The solid financial reasons to vote No
In the fifth year of the crisis, voting No is the only way that we can force our bloated class of politicians and public servants to face up to harsh financial reality
By Cormac Lucey
The Sunday Business Post
6 May 2012
Last Tuesday, TV 3 broadcast a referendum debate. Hosted by Sunday Business Post columnist Vincent Browne, the debate featured Fianna Fail leader Micheal Martin and agriculture minister Simon Coveney arguing the case for a Yes vote. They were opposed by Sinn Fein deputy leader Mary Lou McDonald and by Socialist Party leader Joe Higgins, who advocated a No vote.
One could be forgiven for believing that the referendum boils down to a simple choice between Right (Yes) and Left (No). That would be an error, as there are solid conservative and financial reasons to reject the fiscal compact.
The referendum was triggered by economic breakdown across the periphery of the eurozone. But the euro was adopted without proper evaluation of its merits. Helmut Kohl’s volume of memoirs for the period 1990-1994 (when the euro was agreed upon) features several references to the negotiation of European Economic and Monetary Union (EMU), but none to any evaluation of its advantages and disadvantages.
For an enthusiastic euro-federalist such as Kohl, why should there have been any evaluation? EMU was part of “ever-closer union” in Europe and therefore a good thing. When dreaming of Utopia, why spoil things by conducting a mere cost-benefit analysis?

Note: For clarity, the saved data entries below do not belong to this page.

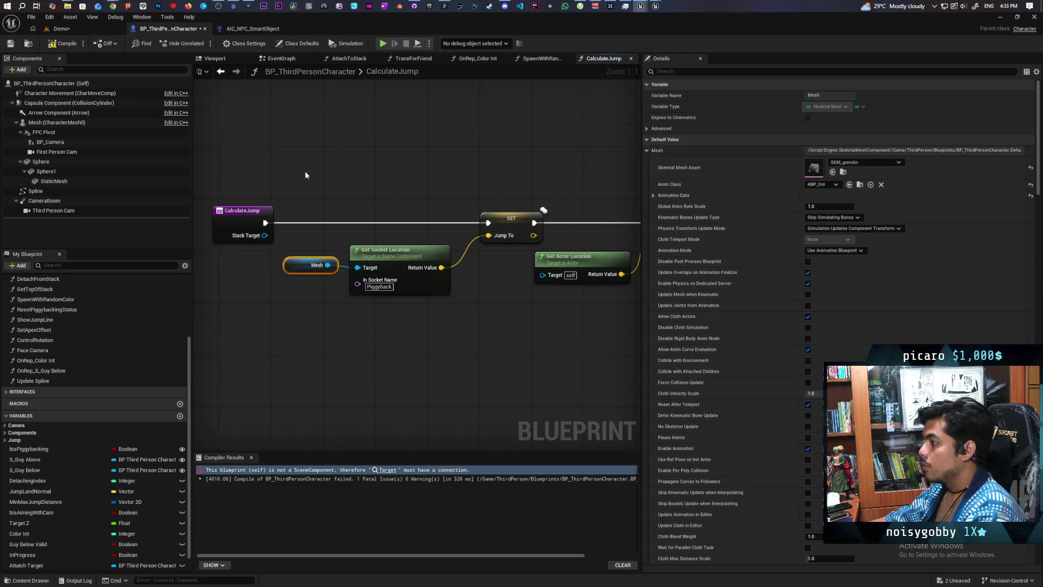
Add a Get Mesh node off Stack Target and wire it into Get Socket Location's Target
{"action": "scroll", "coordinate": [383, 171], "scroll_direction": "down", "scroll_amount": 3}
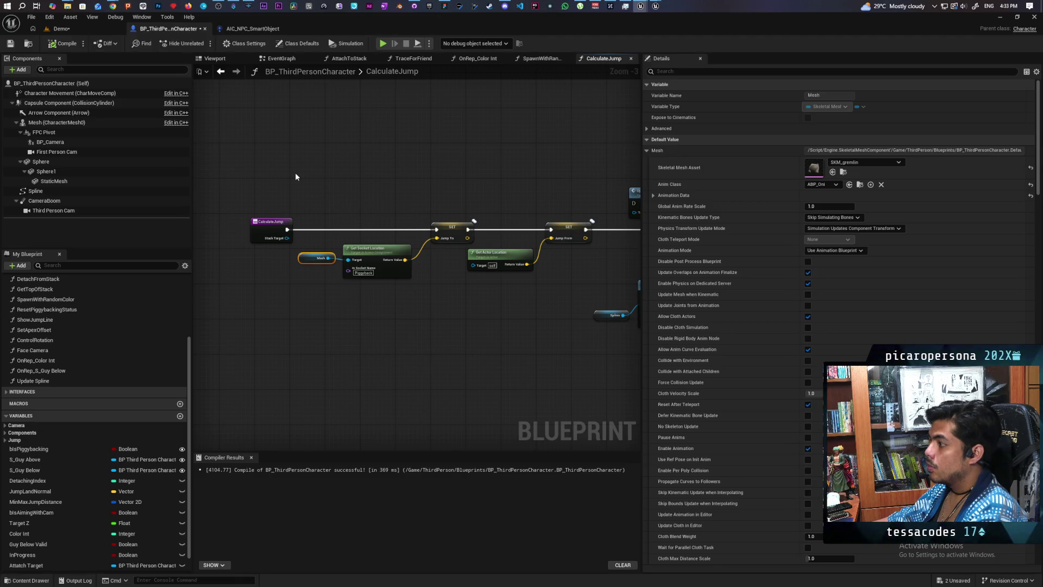
{"action": "scroll", "coordinate": [465, 258], "scroll_direction": "up", "scroll_amount": 1}
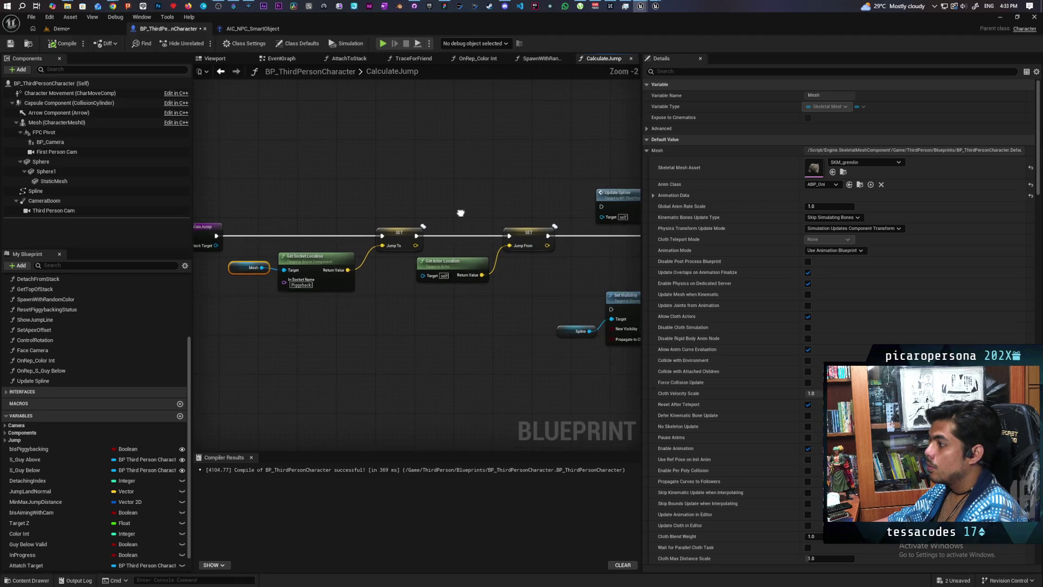
{"action": "left_click_drag", "start_coordinate": [448, 294], "coordinate": [537, 228]}
{"action": "scroll", "coordinate": [361, 301], "scroll_direction": "up", "scroll_amount": 2}
{"action": "left_click_drag", "start_coordinate": [315, 229], "coordinate": [313, 274]}
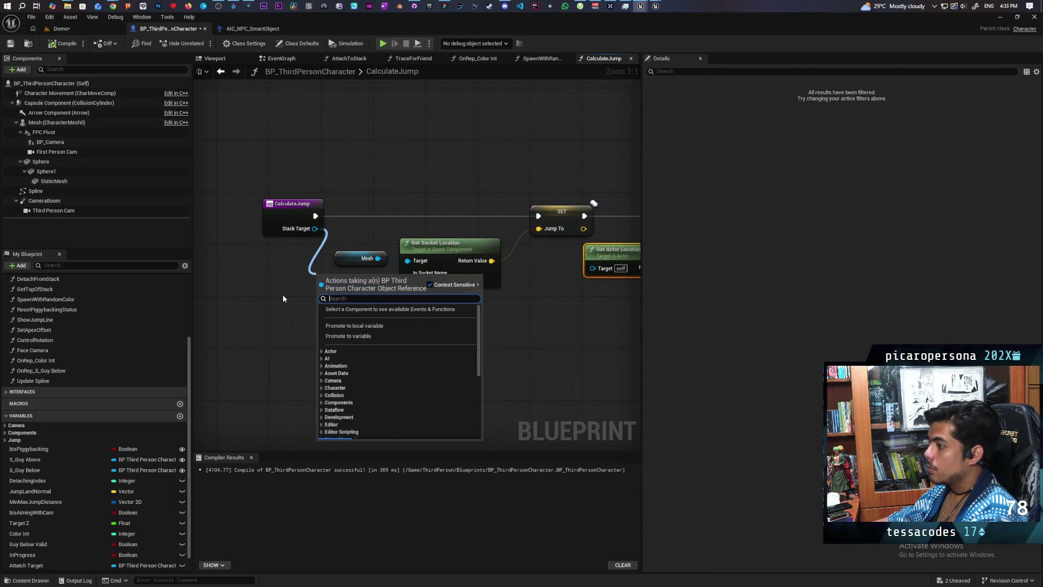
{"action": "type", "text": "get mesh"}
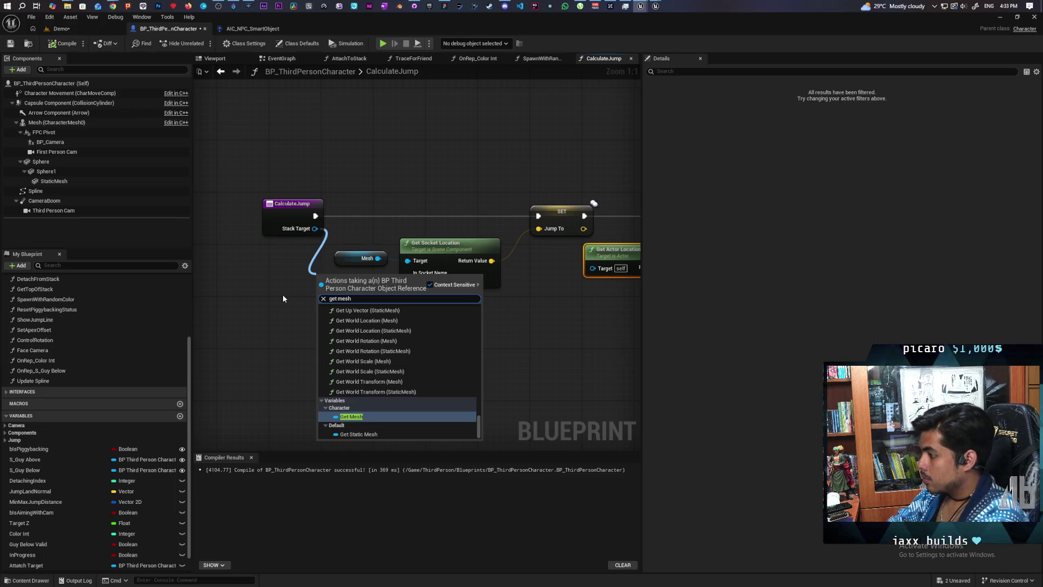
{"action": "key", "text": "Return"}
{"action": "mouse_move", "coordinate": [375, 278]}
{"action": "left_mouse_down"}
{"action": "mouse_move", "coordinate": [414, 272]}
{"action": "mouse_move", "coordinate": [407, 261]}
{"action": "left_mouse_up"}
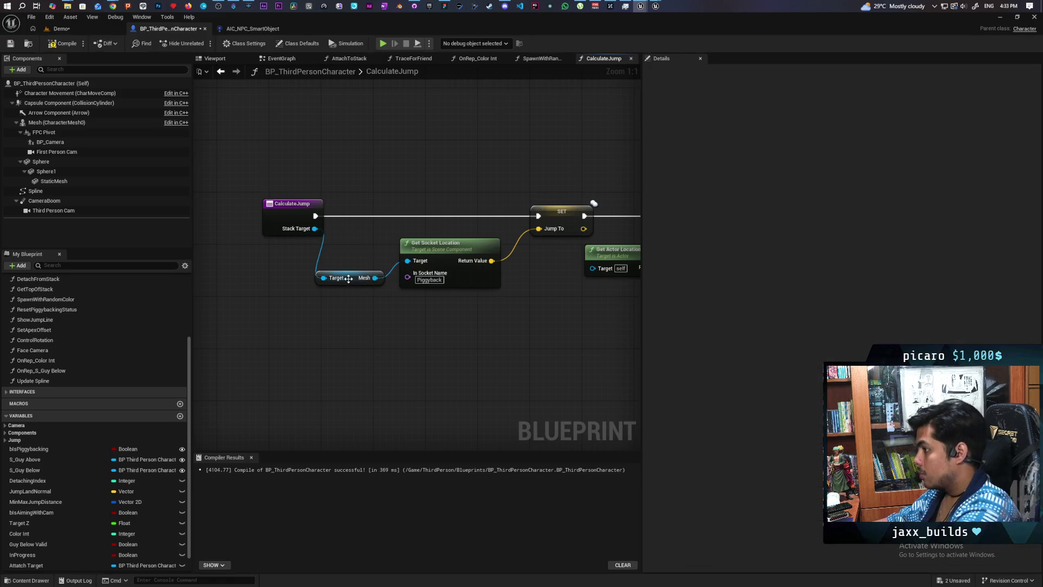
{"action": "left_click_drag", "start_coordinate": [348, 278], "coordinate": [350, 260]}
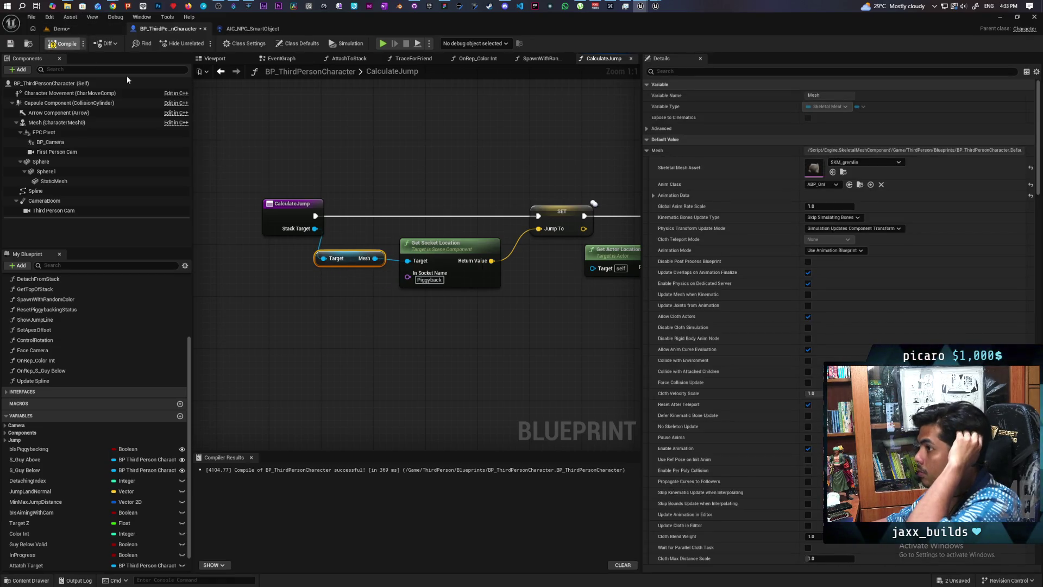
Compile and save the blueprint, glance at the Demo level, and return to the character Blueprint
{"action": "key", "text": "ctrl+s"}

Like other experiments built on Utopianism, the results of the euro common currency have been disastrous. The stabilisation gained from reducing currency volatility has been replaced by volatility in the domestic economy as Ireland has swung from the economic equivalent of binge eating (1997 – 2007) to crash dieting (2008 – ?). The dreamers who established the euro removed a critical shock absorber to cope with economic imbalances (national currency movements) without thinking how such imbalances might otherwise be corrected. Now we know: through profoundly destabilising boom-bust swings in property and employment markets.